$\frac{1}{\min\{m,n\}}-\frac{1}{\max\{m,n\}}\ge\frac{1}{n}-\frac{1}{n+1}$

Question

Let $m,n\in\mathbb N-\{1,2\}$ such that $m\ne n.$ How to show that

$$\frac{1}{\min\{m,n\}}-\frac{1}{\max\{m,n\}}\ge\frac{1}{n}-\frac{1}{n+1}?$$

Please help me. I am clueless.

Answer 1

I am going to prove this for cases.

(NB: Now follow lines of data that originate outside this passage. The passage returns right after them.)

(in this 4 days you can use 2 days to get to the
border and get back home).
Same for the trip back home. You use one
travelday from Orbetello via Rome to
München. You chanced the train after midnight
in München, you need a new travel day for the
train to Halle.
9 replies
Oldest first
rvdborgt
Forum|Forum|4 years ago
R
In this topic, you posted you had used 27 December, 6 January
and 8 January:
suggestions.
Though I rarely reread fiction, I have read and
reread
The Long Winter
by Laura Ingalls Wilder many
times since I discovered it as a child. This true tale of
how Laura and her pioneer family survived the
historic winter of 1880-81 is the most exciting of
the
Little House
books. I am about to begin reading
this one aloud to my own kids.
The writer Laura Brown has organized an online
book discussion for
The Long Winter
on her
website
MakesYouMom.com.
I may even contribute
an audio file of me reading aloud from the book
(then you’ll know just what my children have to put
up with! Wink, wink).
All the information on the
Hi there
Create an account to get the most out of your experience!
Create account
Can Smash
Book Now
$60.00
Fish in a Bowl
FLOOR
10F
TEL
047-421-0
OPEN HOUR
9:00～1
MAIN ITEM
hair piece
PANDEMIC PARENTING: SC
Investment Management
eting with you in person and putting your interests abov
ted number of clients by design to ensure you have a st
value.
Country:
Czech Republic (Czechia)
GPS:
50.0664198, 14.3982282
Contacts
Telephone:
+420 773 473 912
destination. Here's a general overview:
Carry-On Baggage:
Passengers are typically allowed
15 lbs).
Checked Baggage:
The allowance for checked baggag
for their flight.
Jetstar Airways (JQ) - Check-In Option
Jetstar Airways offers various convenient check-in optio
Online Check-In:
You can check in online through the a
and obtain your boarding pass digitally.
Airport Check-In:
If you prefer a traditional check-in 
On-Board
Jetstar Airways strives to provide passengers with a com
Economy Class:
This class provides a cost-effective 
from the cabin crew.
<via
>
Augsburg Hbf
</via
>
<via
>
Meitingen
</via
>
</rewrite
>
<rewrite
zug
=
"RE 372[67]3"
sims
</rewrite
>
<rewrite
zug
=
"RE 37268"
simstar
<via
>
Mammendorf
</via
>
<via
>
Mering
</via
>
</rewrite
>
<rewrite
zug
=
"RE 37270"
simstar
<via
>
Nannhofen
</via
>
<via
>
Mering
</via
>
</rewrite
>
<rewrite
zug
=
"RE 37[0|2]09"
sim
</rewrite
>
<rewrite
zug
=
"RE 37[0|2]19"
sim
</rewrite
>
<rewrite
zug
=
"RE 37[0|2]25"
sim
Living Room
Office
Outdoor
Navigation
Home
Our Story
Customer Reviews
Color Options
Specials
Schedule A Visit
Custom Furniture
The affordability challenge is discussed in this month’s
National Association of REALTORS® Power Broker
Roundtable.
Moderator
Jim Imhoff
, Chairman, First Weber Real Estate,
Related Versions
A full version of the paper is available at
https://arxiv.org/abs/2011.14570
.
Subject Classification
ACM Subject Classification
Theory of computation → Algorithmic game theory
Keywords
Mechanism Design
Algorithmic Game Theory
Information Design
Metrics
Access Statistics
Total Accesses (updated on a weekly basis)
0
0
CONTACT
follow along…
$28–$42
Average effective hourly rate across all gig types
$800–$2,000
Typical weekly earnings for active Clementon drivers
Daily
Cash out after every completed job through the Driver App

First if $m < n$: $$ \frac{1}{\min\{m,n\}}-\frac{1}{\max\{m,n\}} = \frac{1}{m}-\frac{1}{n} $$ For all $n\in \mathbb{N}$ $$ \frac{2}{n+2} > 0 $$ Then \begin{eqnarray} (n-1) + \frac{2}{n+2} &>& (n-1) \\ \frac{n^2+n-2 +2}{n+2} &>& n-1 \\ \frac{n^2+n}{n+2} &>& n-1 \\ \end{eqnarray} For the axioms of Peano (I think), $n-1 \geq m$, then: \begin{eqnarray} \frac{n^2+n}{n+2} &\geq & m \\ \frac{1}{m} &\geq & \frac{n+2}{n^2+n} \\ \frac{1}{m} &\geq & \frac{2n+2-n}{n(n+1)} \\ \frac{1}{m} &\geq & \frac{2}{n} - \frac{1}{n+1} \\ \frac{1}{\min\{m,n\}}-\frac{1}{\max\{m,n\}} = \frac{1}{m} - \frac{1}{n} &\geq & \frac{1}{n} - \frac{1}{n+1} \\ \end{eqnarray} And if $m >n$: $$ \frac{1}{\min\{m,n\}}-\frac{1}{\max\{m,n\}} = \frac{1}{n}-\frac{1}{m} $$ For the axioms of Peano: \begin{eqnarray} m &\geq & n+1 \\ \frac{1}{n+1} &\geq & \frac{1}{m} \\ -\frac{1}{m} &\geq & -\frac{1}{n+1} \\ \end{eqnarray} Then $$ \frac{1}{\min\{m,n\}}-\frac{1}{\max\{m,n\}} = \frac{1}{n}-\frac{1}{m} \geq \frac{1}{n}-\frac{1}{n+1}$$

Thus, $\forall m,n\in\mathbb{N}$ with $m\neq n$

$$\frac{1}{\min\{m,n\}}-\frac{1}{\max\{m,n\}}\ge\frac{1}{n}-\frac{1}{n+1}$$